In one of our recent DCD>Talks, we sat down with Philip Marangella, CMO of EdgeConnex to talk about the company’s relationship with the Edge.
“The Edge wasn’t cool. It wasn’t popular, and we were ridiculed for it. But we were kind of ahead of our time. Markets like Portland, Las Vegas, and Detroit have subsequently scaled significantly in Edge. It’s top of mind for everybody now.
“We built small Edge data centers in tier two and three markets. But now we're building hyperscale campuses in Amsterdam, India, and China.”
Yet, despite these campuses being hyperscale, Marangella argues that they remain ‘Edge’ facilities. This seems counter-intuitive – we might fail to have set requirements for the Edge definition, but instinctively it is understood to be as close to the opposite of hyperscale as possible. Marangella’s workaround? It all depends on whose opinion you rely on.
“People often ask me, how do you define the Edge? I don't, it's the customer.
“The form factor doesn't matter to us. The Edge is defined by you. And it's both literal and figurative. It's driven by customer requirements and user experience. So yes, it could be a hyperscale campus in Amsterdam, or wherever they need it.
“It's not that there's an abandonment of the Edge, you're actually seeing the Edge continue to scale out. It's having the spectrum of core-to-Edge capability.”
When we consider the way the data center industry has expanded in just the last few years, it makes sense that Edge facilities may also need to ‘scale’. Particularly when we consider the role these facilities play in low-latency computing. The demand is going up, and we will either need more small facilities or bigger ones.
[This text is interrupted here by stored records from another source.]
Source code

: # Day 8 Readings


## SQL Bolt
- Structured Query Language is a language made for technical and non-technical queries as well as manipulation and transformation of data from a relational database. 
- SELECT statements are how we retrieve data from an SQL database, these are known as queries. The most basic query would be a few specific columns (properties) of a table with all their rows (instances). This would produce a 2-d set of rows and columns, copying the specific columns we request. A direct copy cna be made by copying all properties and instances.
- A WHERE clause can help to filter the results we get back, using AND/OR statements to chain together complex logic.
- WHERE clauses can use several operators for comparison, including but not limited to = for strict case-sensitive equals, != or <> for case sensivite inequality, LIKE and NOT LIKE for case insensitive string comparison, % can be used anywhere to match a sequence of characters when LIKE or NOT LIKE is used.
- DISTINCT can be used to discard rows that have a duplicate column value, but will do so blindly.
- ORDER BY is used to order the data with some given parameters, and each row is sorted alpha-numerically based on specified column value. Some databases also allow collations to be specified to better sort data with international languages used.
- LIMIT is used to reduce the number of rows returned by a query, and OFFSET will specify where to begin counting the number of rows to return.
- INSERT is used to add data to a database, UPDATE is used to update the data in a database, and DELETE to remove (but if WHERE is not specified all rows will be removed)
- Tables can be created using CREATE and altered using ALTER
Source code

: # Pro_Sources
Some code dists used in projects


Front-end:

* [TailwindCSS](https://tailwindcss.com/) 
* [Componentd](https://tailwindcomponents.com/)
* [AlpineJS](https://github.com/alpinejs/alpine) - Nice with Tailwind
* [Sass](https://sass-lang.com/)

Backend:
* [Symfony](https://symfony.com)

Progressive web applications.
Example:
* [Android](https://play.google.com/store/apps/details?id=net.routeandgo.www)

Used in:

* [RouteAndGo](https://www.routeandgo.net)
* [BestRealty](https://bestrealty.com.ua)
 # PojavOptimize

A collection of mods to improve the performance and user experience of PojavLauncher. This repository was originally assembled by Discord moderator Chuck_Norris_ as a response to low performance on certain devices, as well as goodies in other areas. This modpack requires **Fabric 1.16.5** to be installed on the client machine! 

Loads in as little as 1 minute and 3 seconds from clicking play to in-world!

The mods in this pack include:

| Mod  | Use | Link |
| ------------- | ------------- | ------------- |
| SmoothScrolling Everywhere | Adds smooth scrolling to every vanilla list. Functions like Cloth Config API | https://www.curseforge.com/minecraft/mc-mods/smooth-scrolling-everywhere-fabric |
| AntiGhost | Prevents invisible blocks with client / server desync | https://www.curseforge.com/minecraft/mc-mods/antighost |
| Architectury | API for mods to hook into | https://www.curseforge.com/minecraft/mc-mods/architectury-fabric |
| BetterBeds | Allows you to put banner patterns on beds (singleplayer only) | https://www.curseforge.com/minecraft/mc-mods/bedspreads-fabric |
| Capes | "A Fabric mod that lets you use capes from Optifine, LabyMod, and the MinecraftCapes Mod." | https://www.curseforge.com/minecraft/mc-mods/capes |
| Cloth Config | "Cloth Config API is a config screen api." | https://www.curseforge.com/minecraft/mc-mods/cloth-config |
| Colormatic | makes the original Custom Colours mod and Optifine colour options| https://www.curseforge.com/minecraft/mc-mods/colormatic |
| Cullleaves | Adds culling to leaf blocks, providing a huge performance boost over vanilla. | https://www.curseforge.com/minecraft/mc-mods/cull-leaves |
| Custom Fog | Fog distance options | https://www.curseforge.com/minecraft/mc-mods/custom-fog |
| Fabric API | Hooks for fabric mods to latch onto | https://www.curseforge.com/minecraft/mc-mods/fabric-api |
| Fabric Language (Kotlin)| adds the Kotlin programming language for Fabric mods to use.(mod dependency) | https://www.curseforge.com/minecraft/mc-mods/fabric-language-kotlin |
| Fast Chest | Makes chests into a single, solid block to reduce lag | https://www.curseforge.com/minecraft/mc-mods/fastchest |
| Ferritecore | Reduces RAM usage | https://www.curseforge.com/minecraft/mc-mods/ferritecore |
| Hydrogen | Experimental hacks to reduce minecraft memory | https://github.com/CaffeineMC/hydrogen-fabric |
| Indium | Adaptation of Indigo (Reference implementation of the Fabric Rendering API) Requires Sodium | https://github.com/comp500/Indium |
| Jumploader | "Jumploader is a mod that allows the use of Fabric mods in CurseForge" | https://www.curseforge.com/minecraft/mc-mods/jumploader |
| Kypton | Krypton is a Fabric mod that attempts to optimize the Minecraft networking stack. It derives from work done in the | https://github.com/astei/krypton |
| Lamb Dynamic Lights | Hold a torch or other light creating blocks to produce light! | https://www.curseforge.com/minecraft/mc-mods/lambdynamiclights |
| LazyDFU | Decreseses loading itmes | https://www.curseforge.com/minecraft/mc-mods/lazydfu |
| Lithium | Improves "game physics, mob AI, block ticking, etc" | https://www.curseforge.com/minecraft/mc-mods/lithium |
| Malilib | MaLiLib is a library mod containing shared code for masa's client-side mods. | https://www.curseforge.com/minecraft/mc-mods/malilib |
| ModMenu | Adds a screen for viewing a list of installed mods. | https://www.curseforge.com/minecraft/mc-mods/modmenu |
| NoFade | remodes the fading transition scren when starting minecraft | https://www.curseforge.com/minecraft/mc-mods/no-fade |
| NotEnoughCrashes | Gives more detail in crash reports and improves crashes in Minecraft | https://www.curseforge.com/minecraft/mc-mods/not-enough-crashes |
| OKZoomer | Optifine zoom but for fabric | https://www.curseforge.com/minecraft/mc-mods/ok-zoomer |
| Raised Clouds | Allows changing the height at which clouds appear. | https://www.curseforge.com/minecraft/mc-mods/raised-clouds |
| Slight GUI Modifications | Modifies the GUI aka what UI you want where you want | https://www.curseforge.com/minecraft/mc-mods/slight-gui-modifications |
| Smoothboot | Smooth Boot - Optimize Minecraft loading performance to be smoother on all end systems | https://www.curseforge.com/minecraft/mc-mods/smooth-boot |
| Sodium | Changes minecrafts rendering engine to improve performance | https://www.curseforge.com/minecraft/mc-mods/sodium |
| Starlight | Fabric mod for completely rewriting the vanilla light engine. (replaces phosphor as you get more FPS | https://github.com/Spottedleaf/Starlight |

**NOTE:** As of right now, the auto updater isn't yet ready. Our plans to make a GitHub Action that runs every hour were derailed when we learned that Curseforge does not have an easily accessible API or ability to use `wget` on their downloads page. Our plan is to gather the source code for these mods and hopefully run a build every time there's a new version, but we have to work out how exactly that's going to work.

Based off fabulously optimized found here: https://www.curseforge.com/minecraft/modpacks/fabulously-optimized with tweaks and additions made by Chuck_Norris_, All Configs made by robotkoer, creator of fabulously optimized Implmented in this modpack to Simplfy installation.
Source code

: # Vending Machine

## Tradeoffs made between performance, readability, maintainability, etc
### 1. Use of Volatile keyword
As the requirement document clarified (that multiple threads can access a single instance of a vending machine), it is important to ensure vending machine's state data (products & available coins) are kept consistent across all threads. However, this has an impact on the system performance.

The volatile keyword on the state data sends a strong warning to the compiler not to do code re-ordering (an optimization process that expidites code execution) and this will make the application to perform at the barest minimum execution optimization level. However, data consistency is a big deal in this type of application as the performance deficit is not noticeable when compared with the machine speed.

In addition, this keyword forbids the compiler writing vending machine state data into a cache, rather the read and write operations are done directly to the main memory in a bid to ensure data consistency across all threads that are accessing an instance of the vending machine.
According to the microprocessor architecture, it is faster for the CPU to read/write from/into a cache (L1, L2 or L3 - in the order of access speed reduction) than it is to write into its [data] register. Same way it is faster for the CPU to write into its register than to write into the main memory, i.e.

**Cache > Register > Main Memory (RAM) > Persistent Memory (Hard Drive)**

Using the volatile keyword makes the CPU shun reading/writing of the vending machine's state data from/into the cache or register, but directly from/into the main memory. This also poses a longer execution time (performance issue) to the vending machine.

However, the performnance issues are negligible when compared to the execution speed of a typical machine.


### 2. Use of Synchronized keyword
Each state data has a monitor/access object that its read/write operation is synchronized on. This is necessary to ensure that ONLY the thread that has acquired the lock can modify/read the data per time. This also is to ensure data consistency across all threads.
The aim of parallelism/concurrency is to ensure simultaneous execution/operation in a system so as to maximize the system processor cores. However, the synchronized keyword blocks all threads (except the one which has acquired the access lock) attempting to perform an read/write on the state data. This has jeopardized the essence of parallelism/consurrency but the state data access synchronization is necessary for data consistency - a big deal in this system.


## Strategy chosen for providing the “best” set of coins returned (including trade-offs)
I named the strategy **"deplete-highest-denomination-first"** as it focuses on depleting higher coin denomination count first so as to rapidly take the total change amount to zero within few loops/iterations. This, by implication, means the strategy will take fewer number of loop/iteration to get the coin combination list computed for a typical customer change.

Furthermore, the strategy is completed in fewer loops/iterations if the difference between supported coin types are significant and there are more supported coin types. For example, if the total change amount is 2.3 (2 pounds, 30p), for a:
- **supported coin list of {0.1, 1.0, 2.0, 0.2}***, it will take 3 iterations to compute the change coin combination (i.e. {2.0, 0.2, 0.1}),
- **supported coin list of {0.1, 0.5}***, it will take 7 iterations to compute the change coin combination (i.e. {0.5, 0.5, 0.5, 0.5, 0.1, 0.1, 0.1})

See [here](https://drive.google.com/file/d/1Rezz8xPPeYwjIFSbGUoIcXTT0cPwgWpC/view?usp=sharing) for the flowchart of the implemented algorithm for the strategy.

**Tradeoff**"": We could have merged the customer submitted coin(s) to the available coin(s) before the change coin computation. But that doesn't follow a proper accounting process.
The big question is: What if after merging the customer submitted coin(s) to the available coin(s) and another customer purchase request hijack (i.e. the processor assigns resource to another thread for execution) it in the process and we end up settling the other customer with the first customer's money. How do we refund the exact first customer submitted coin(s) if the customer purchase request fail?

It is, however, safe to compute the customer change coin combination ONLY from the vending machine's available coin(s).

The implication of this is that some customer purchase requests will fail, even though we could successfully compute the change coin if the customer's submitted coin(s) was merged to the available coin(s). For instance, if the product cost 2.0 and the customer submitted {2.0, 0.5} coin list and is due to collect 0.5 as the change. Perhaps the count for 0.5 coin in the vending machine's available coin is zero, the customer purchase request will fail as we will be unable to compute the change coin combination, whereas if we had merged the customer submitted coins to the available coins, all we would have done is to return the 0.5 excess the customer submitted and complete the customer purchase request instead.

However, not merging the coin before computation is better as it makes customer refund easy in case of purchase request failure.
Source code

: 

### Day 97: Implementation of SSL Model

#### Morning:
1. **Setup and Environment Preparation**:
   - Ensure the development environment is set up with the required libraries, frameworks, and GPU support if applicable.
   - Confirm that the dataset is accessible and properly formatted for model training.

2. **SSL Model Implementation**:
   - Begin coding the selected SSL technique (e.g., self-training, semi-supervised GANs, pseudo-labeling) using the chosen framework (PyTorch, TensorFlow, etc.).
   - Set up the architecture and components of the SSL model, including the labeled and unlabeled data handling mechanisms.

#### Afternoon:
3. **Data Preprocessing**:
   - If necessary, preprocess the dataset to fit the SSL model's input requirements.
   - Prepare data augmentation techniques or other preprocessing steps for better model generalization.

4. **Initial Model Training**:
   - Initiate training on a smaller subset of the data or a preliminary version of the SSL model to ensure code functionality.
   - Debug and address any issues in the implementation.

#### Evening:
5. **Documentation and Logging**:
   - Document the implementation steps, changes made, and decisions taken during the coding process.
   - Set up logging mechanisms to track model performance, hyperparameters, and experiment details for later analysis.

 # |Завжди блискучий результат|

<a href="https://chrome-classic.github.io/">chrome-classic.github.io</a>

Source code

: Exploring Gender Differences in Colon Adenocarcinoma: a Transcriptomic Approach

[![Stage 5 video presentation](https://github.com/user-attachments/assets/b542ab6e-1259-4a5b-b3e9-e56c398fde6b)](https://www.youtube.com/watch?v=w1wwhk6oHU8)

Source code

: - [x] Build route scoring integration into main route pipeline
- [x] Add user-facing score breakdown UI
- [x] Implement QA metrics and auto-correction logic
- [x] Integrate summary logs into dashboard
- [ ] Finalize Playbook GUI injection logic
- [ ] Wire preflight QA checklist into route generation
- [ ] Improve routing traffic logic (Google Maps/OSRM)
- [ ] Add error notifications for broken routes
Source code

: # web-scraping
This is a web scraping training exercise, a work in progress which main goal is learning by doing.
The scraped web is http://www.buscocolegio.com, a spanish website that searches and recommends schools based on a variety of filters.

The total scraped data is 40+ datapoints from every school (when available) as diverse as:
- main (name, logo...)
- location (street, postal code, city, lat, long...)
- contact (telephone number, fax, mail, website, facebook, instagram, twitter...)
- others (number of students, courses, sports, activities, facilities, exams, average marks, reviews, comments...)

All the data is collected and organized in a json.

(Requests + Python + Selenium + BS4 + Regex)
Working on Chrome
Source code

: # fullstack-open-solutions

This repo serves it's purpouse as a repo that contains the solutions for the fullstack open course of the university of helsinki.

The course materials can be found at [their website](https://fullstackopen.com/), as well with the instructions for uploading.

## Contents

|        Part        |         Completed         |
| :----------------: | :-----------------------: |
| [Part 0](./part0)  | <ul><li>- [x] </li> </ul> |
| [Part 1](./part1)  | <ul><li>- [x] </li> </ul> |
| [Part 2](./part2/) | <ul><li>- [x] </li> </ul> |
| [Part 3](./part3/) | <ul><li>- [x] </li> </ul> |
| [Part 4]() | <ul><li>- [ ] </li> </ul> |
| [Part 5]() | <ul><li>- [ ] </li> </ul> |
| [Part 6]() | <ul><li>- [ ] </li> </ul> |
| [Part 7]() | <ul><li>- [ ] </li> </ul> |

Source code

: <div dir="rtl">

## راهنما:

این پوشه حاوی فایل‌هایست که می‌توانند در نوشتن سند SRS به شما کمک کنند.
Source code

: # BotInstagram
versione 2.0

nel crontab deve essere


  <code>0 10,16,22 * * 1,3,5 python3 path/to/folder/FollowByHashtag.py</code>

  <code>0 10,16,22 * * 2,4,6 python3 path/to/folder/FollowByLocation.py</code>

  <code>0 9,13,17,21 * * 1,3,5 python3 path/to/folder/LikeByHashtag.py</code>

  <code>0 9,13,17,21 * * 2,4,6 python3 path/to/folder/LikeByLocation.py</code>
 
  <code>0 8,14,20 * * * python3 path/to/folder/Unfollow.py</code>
Let’s face it, during the pandemic and after, we have all been relying on the internet far more.
As Marangella puts it, “When we're all at home, we're all at the ultimate Edge. We're working, we're studying, we're gaming, we're streaming, we're exercising the network. This is where a distributed architecture really helps because it alleviates those network bottlenecks. You can put the compute, you can put the gaming capabilities, and the content capabilities at the Edge, and maintain the user experience while managing the cost.”